My hands tingled in Ushguli. Technically, this was due to the altitude: Ushguli is said to be the highest permanently inhabited location in Europe. Though these tingly fingers and my shortness of breath seemed more like symptoms of astonishment than of altitude sickness.
Ushguli is made up of four villages strung together in the mountains of the Svaneti region of Georgia. These are not cutesy villages suitable for a afternoon of fairy tale ambiance. These villages are a sort of living time-space continuum, where grandma has a cell phone and simultaneously lives the lifestyle of her medieval ancestors, or even her pre-historic ancestors. The people who live here are Svan, an ethnic subgroup with their own unwritten language (and gorgeous haunting music). Ushguli’s is quite isolated, made inaccessible by heavy snow much of the year. The weather is harsh and moody. Also, there’s mud.
Okay so “mud” is a euphemism. Ushguli is full of manure. If you want to visit (and I encourage you to do so) you’ll need to accept that you’ll be ankle deep in a mélange of livestock excrement. As a small-town bred former tomboy, I reverted to my upbringing and was just fine with it. HOB on the other hand, minced around on his tip toes moaning and groaning.
The first wheel came to Ushguli in 1935. Until then, these sleds were well suited to move through snow and mud.
Even The Infamous Blue Traveling Poncho can’t stand up to mud of Ushguli.
These thousand year old towers were used as defense against invader and blood feuds.
I especially enjoyed walking about and looking at the varieties of towers. This one had six “eyes” in the tower’s cap.
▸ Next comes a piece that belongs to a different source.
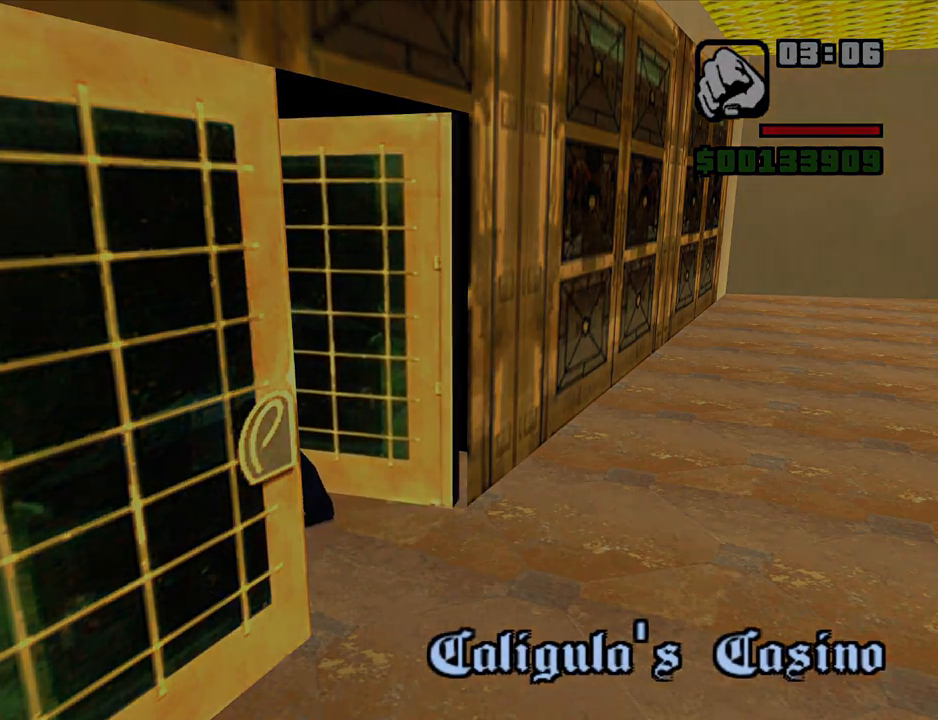
{"keys": ["space", "w"], "mouse": [], "events": [[17, "space", "up"], [67, "a", "up"], [67, "d", "down"], [67, "w", "up"], [117, "d", "up"], [117, "space", "down"], [217, "a", "down"], [217, "space", "up"], [217, "w", "down"], [267, "a", "up"], [350, "space", "down"], [400, "space", "up"], [500, "space", "down"]]}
Animals also lived inside the towers, on the first floor.
These days the residents of Ushguli seem to mostly be living in stacked shale and stone houses with wooden or tin roofs.
We stayed in a guest house at the top of the upper most village with a German couple who came up with us in a jeep. The room was clean but freezing cold. Svan people apparently don’t heat their houses much—they must be tough as nails. We saw elderly residents walking about without coats not seeming to notice the sleet pelting their heads.
Ushguli is a great place to remember how, until recently, most humans lived closely with animals.
Oh hi there!
I like your beard!
This knock-kneed newborn charmed our muddy socks off.
Making friends in Ushguli.
Did I mention the geography in Ushguli is astonishing? You can actually walk to a glacier in Ushguli. We didn’t, mostly because I wanted to spend more time looking at the architecture, but also because I was afraid of the mountain dogs, which are bred to be fierce protectors of sheep.
Ushguli is one of those culturally unique places whose specialness is maintained by it’s inaccessibility. Several people told us that the residents of these villages relish their isolation. They don’t want the road to their region improved because they like to discourage mass tourism. It’s not that they don’t want tourists, but they need to be in control of the situation. If you visit, bear in mind you won’t have access to many tourist amenities. Pack food and layered clothing you can adjust along with the weather. Naturally, you should have waterproof shoes for the mud.
And altitude medicine for the tingling hands and the inevitable astonishment.
How we got to Ushguli: shared a jeep from Mestia with some other travelers.
Where we slept: Guesthouse Kachari. Price: €24 for a double. Recommended: well, bring warm pajamas.